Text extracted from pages

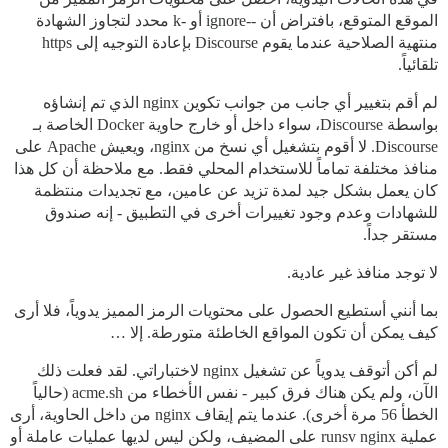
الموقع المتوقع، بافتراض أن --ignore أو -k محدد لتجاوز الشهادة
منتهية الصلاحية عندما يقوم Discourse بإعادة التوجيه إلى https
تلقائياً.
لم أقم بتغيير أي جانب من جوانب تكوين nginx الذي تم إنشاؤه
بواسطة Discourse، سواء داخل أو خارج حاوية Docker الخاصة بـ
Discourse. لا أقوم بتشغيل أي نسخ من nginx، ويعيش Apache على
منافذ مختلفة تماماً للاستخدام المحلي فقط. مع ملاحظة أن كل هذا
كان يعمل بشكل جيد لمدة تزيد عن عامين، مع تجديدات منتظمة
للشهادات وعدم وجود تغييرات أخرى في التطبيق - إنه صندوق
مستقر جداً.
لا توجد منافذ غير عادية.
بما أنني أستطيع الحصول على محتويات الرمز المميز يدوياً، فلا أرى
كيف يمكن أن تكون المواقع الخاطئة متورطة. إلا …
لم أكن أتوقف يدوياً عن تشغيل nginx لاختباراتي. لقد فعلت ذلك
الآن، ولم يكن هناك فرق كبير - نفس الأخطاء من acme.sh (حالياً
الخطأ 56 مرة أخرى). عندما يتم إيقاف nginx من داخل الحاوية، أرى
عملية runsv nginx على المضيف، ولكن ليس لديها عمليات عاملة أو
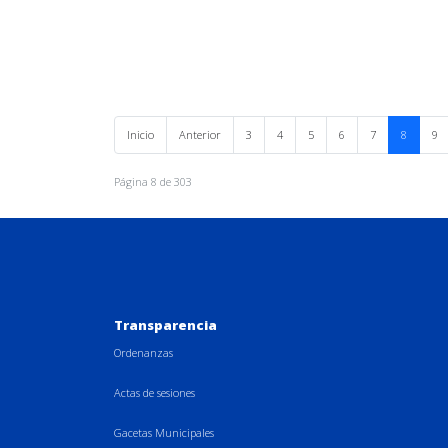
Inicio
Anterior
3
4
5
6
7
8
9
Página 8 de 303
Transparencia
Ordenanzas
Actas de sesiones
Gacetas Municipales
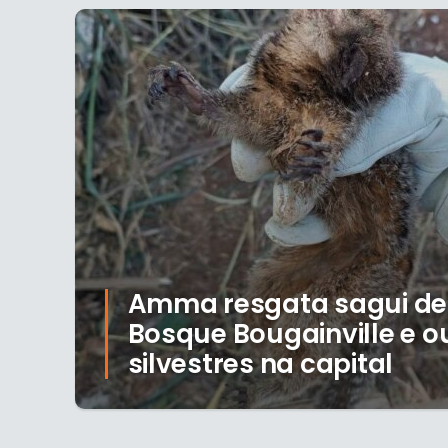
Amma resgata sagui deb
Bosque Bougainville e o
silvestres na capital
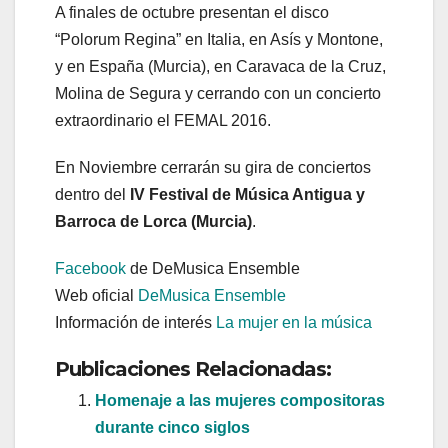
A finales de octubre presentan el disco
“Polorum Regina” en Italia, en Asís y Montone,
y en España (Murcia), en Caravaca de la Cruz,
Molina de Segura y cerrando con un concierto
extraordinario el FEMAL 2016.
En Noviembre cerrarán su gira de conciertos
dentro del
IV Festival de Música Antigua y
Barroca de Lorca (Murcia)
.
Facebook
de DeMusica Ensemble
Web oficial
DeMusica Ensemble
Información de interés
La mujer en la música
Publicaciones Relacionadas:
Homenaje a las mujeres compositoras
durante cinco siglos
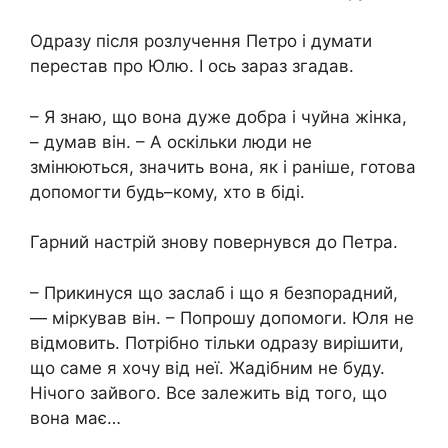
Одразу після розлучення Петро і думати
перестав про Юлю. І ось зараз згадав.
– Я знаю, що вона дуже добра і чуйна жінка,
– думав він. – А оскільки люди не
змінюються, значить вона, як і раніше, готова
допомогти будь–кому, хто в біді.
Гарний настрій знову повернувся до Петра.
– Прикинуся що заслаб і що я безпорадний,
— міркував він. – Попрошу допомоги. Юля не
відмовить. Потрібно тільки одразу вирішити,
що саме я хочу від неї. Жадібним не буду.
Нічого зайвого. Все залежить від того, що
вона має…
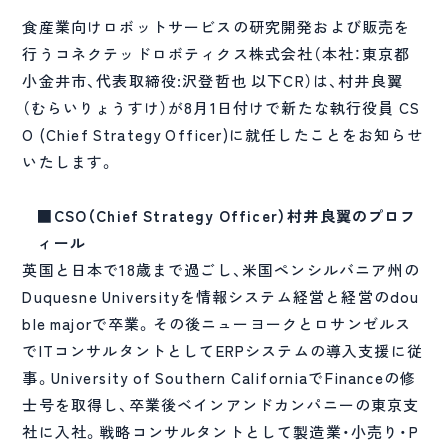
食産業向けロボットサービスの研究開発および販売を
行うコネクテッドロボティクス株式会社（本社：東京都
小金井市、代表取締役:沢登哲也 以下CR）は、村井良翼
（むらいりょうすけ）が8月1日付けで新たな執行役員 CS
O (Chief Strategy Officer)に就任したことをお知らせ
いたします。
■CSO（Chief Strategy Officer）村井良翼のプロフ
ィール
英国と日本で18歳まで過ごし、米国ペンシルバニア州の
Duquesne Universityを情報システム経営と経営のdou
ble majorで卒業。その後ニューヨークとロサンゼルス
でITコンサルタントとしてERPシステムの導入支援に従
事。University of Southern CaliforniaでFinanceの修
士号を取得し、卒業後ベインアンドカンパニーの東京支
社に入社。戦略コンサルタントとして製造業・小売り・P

Task details: Quote the rows word for word, from the very first one through the line containing "لا توجد منافذ غير عادية.", including that line. Leave the pictures out of your answer.

Answer to the exercise:
الموقع المتوقع، بافتراض أن --ignore أو -k محدد لتجاوز الشهادة
منتهية الصلاحية عندما يقوم Discourse بإعادة التوجيه إلى https
تلقائياً.
لم أقم بتغيير أي جانب من جوانب تكوين nginx الذي تم إنشاؤه
بواسطة Discourse، سواء داخل أو خارج حاوية Docker الخاصة بـ
Discourse. لا أقوم بتشغيل أي نسخ من nginx، ويعيش Apache على
منافذ مختلفة تماماً للاستخدام المحلي فقط. مع ملاحظة أن كل هذا
كان يعمل بشكل جيد لمدة تزيد عن عامين، مع تجديدات منتظمة
للشهادات وعدم وجود تغييرات أخرى في التطبيق - إنه صندوق
مستقر جداً.
لا توجد منافذ غير عادية.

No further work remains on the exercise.